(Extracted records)
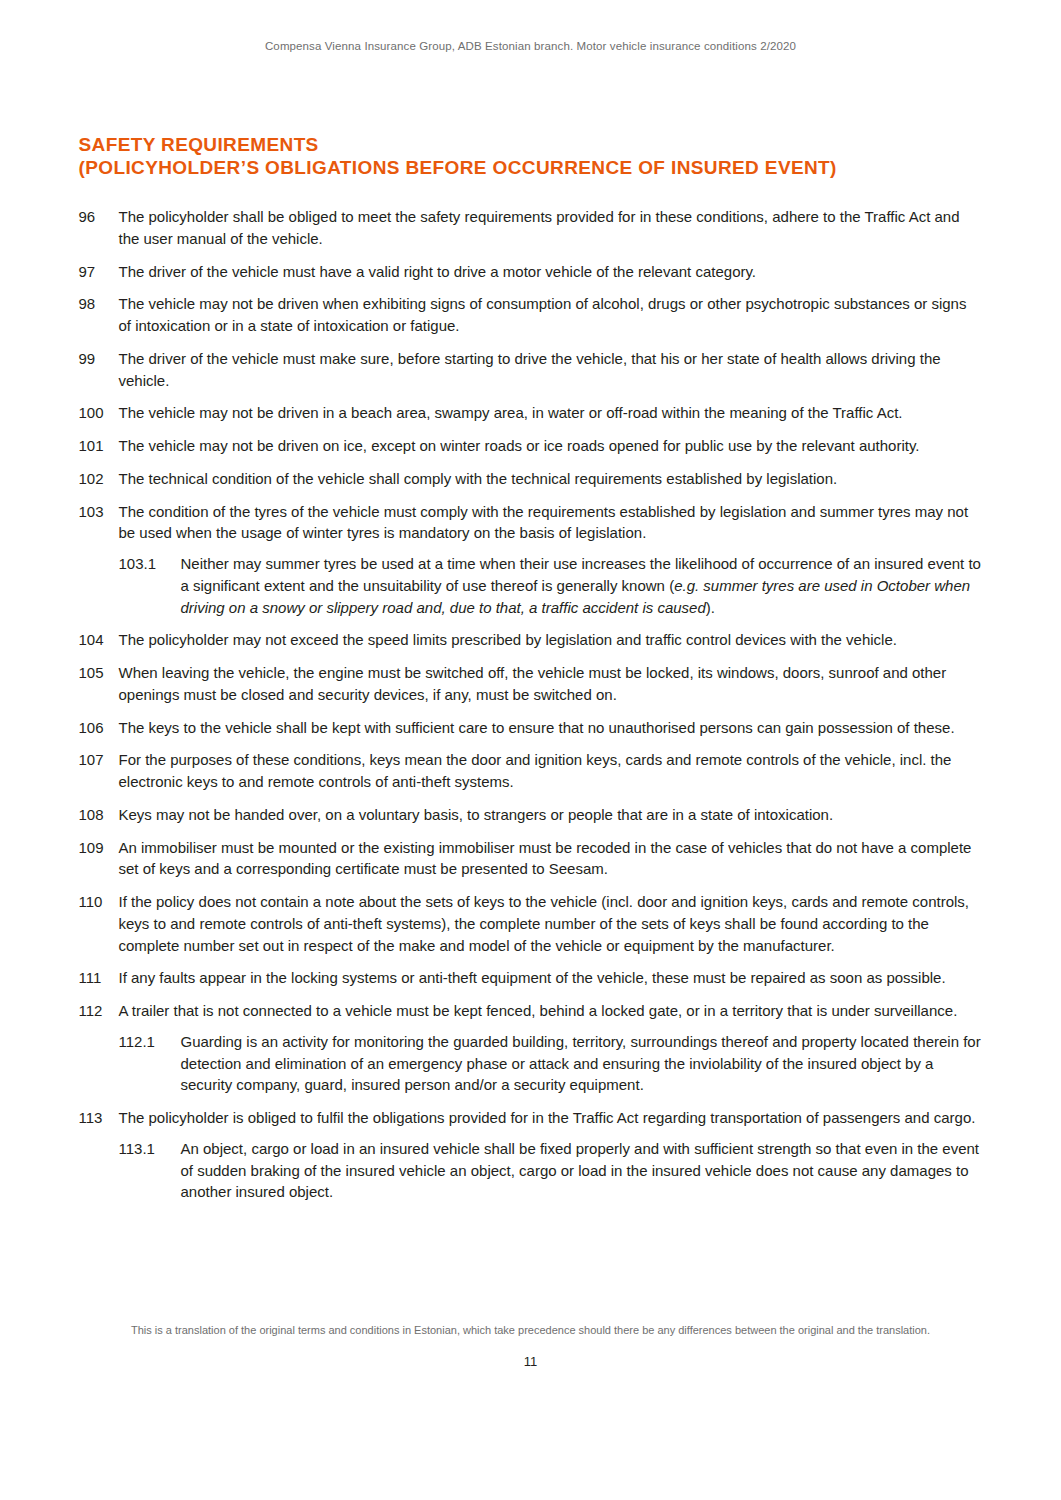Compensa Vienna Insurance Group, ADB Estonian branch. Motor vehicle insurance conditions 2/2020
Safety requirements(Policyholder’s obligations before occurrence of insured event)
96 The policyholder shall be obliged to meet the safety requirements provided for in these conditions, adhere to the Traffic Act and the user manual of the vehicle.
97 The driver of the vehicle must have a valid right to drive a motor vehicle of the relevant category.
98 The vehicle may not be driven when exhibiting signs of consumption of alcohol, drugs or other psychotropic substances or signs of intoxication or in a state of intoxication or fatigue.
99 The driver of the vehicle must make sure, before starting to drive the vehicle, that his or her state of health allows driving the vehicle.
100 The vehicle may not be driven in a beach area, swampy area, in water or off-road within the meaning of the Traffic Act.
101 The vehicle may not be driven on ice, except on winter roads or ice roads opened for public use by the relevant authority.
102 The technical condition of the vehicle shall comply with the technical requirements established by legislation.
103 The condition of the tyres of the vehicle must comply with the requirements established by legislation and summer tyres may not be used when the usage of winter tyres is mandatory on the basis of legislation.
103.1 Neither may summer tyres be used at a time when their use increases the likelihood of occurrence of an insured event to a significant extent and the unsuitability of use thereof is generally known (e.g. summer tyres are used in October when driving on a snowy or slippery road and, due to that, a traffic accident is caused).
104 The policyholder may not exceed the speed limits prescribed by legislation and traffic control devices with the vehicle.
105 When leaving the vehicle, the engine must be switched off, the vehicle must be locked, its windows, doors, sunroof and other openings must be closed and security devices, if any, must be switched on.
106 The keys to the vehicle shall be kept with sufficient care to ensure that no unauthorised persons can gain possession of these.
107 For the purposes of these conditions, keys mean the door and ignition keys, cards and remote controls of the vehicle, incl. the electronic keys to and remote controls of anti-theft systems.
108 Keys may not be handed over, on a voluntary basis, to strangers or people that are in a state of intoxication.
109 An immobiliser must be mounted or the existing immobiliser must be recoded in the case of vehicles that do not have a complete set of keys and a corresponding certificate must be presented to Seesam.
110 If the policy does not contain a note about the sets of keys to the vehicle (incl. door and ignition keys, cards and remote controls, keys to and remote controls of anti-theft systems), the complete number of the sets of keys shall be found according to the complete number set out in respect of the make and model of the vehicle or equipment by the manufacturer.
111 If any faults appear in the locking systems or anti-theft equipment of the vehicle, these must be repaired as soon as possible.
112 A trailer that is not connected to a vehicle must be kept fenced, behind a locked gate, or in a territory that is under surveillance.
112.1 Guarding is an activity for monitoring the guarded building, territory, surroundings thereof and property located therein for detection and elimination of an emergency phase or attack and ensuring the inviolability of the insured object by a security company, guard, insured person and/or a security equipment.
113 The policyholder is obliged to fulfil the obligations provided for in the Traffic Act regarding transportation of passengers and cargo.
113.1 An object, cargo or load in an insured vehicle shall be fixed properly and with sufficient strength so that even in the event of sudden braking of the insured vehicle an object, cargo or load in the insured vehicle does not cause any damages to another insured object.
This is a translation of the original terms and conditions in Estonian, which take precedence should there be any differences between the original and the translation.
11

---

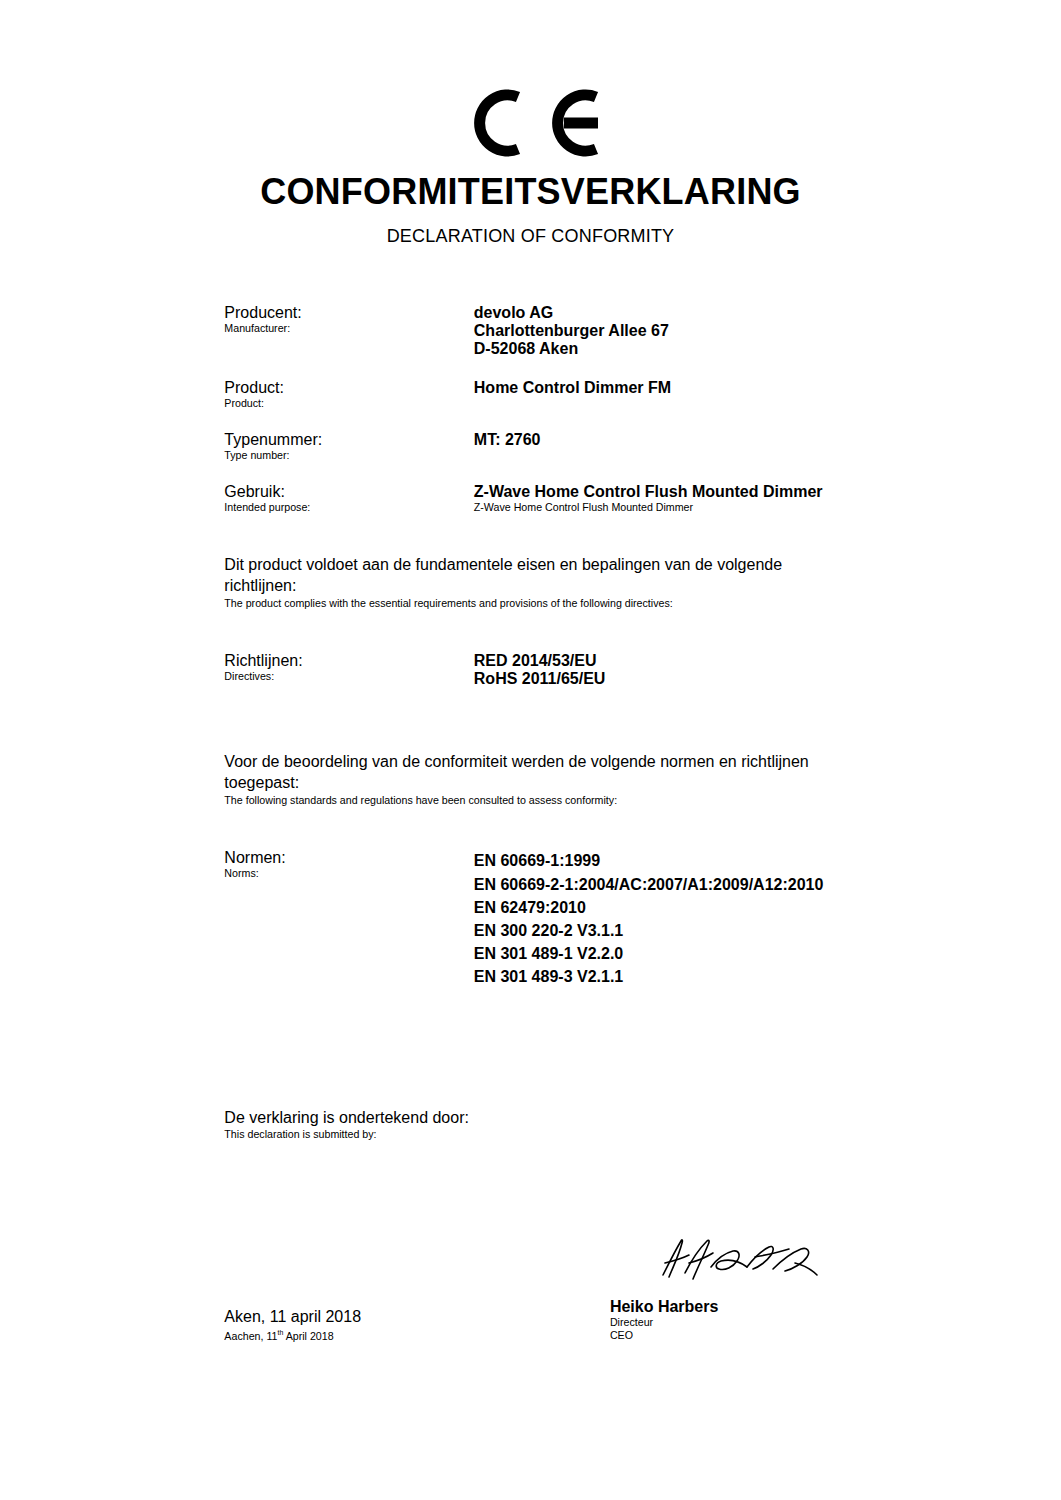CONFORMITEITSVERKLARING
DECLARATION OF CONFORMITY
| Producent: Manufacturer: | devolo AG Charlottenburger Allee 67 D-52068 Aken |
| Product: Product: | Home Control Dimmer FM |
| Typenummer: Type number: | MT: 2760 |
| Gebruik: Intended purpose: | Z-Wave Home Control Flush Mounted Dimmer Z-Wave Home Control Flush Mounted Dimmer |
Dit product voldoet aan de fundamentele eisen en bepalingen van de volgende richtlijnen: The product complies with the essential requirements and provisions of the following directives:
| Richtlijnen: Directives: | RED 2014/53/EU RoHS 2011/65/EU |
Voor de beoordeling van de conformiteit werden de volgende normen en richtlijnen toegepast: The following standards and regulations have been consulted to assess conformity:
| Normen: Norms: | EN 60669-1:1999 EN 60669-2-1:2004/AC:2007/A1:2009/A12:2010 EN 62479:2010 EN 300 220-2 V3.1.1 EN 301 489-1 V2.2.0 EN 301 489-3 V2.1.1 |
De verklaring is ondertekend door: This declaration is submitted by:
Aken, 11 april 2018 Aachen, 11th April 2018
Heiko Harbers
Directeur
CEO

▸ **Exercise description**:
Return each line from the data where the string "provided" can be found.

▸ **Solved exercise**:
96 The policyholder shall be obliged to meet the safety requirements provided for in these conditions, adhere to the Traffic Act and the user manual of the vehicle.
113 The policyholder is obliged to fulfil the obligations provided for in the Traffic Act regarding transportation of passengers and cargo.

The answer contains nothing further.